### Your assignment
Please write each record out again word for word.
%%
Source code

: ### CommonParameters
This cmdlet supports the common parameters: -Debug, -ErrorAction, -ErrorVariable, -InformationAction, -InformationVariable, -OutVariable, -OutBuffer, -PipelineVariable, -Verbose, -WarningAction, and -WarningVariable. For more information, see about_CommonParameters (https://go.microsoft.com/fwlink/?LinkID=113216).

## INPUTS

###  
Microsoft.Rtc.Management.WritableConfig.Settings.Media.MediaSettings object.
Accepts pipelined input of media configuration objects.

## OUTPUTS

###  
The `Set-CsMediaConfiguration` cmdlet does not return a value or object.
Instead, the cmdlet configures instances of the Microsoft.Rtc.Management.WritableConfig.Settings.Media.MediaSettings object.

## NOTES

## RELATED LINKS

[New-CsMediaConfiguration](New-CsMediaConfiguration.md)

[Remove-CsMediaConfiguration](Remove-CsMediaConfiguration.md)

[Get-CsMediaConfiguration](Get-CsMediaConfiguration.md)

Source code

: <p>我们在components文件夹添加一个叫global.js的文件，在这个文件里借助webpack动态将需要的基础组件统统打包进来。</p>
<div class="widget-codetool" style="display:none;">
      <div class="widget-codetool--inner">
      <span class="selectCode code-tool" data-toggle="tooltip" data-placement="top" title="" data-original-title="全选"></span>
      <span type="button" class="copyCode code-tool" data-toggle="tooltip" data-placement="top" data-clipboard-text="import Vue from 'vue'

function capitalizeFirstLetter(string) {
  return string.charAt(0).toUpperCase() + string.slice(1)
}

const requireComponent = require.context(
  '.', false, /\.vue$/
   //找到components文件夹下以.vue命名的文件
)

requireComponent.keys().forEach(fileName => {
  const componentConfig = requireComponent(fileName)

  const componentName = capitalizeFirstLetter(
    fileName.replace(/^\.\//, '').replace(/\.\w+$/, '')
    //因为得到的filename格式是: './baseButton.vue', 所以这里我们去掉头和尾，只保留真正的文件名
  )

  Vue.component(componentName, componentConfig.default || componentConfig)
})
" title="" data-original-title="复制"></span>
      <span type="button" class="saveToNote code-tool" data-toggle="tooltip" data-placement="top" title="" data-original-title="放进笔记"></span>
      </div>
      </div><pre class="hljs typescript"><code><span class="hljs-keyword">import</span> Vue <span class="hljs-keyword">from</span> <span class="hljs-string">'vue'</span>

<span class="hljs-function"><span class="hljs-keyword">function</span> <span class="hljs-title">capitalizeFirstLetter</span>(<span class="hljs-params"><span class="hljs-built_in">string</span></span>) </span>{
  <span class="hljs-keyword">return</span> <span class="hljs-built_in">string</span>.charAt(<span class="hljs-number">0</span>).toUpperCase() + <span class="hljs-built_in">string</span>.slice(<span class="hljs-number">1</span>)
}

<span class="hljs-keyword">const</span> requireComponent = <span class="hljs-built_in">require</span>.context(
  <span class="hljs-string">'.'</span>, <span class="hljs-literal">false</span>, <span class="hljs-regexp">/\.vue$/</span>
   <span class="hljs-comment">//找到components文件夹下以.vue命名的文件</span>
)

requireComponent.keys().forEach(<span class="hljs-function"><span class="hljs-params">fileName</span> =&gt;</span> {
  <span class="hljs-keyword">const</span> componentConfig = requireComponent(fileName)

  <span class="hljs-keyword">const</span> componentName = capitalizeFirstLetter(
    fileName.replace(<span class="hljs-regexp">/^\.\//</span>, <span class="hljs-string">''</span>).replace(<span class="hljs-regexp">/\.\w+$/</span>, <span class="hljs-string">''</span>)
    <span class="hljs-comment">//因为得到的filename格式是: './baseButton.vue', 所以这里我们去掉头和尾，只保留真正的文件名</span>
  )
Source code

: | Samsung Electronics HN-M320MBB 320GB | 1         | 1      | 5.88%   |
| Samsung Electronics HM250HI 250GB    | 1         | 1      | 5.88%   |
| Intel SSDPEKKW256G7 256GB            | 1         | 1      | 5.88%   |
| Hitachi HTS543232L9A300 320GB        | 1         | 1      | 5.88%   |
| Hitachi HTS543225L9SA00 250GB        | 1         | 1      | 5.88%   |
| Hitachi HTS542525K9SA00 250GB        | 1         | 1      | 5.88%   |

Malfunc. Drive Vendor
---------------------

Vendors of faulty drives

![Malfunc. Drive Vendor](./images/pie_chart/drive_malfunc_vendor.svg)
%%
### Result for this exercise
Source code

: ### CommonParameters
This cmdlet supports the common parameters: -Debug, -ErrorAction, -ErrorVariable, -InformationAction, -InformationVariable, -OutVariable, -OutBuffer, -PipelineVariable, -Verbose, -WarningAction, and -WarningVariable. For more information, see about_CommonParameters (https://go.microsoft.com/fwlink/?LinkID=113216).

## INPUTS

###  
Microsoft.Rtc.Management.WritableConfig.Settings.Media.MediaSettings object.
Accepts pipelined input of media configuration objects.

## OUTPUTS

###  
The `Set-CsMediaConfiguration` cmdlet does not return a value or object.
Instead, the cmdlet configures instances of the Microsoft.Rtc.Management.WritableConfig.Settings.Media.MediaSettings object.

## NOTES

## RELATED LINKS

[New-CsMediaConfiguration](New-CsMediaConfiguration.md)

[Remove-CsMediaConfiguration](Remove-CsMediaConfiguration.md)

[Get-CsMediaConfiguration](Get-CsMediaConfiguration.md)

Source code

: <p>我们在components文件夹添加一个叫global.js的文件，在这个文件里借助webpack动态将需要的基础组件统统打包进来。</p>
<div class="widget-codetool" style="display:none;">
      <div class="widget-codetool--inner">
      <span class="selectCode code-tool" data-toggle="tooltip" data-placement="top" title="" data-original-title="全选"></span>
      <span type="button" class="copyCode code-tool" data-toggle="tooltip" data-placement="top" data-clipboard-text="import Vue from 'vue'

function capitalizeFirstLetter(string) {
  return string.charAt(0).toUpperCase() + string.slice(1)
}

const requireComponent = require.context(
  '.', false, /\.vue$/
   //找到components文件夹下以.vue命名的文件
)

requireComponent.keys().forEach(fileName => {
  const componentConfig = requireComponent(fileName)

  const componentName = capitalizeFirstLetter(
    fileName.replace(/^\.\//, '').replace(/\.\w+$/, '')
    //因为得到的filename格式是: './baseButton.vue', 所以这里我们去掉头和尾，只保留真正的文件名
  )

  Vue.component(componentName, componentConfig.default || componentConfig)
})
" title="" data-original-title="复制"></span>
      <span type="button" class="saveToNote code-tool" data-toggle="tooltip" data-placement="top" title="" data-original-title="放进笔记"></span>
      </div>
      </div><pre class="hljs typescript"><code><span class="hljs-keyword">import</span> Vue <span class="hljs-keyword">from</span> <span class="hljs-string">'vue'</span>

<span class="hljs-function"><span class="hljs-keyword">function</span> <span class="hljs-title">capitalizeFirstLetter</span>(<span class="hljs-params"><span class="hljs-built_in">string</span></span>) </span>{
  <span class="hljs-keyword">return</span> <span class="hljs-built_in">string</span>.charAt(<span class="hljs-number">0</span>).toUpperCase() + <span class="hljs-built_in">string</span>.slice(<span class="hljs-number">1</span>)
}

<span class="hljs-keyword">const</span> requireComponent = <span class="hljs-built_in">require</span>.context(
  <span class="hljs-string">'.'</span>, <span class="hljs-literal">false</span>, <span class="hljs-regexp">/\.vue$/</span>
   <span class="hljs-comment">//找到components文件夹下以.vue命名的文件</span>
)

requireComponent.keys().forEach(<span class="hljs-function"><span class="hljs-params">fileName</span> =&gt;</span> {
  <span class="hljs-keyword">const</span> componentConfig = requireComponent(fileName)

  <span class="hljs-keyword">const</span> componentName = capitalizeFirstLetter(
    fileName.replace(<span class="hljs-regexp">/^\.\//</span>, <span class="hljs-string">''</span>).replace(<span class="hljs-regexp">/\.\w+$/</span>, <span class="hljs-string">''</span>)
    <span class="hljs-comment">//因为得到的filename格式是: './baseButton.vue', 所以这里我们去掉头和尾，只保留真正的文件名</span>
  )
Source code

: | Samsung Electronics HN-M320MBB 320GB | 1         | 1      | 5.88%   |
| Samsung Electronics HM250HI 250GB    | 1         | 1      | 5.88%   |
| Intel SSDPEKKW256G7 256GB            | 1         | 1      | 5.88%   |
| Hitachi HTS543232L9A300 320GB        | 1         | 1      | 5.88%   |
| Hitachi HTS543225L9SA00 250GB        | 1         | 1      | 5.88%   |
| Hitachi HTS542525K9SA00 250GB        | 1         | 1      | 5.88%   |

Malfunc. Drive Vendor
---------------------

Vendors of faulty drives

![Malfunc. Drive Vendor](./images/pie_chart/drive_malfunc_vendor.svg)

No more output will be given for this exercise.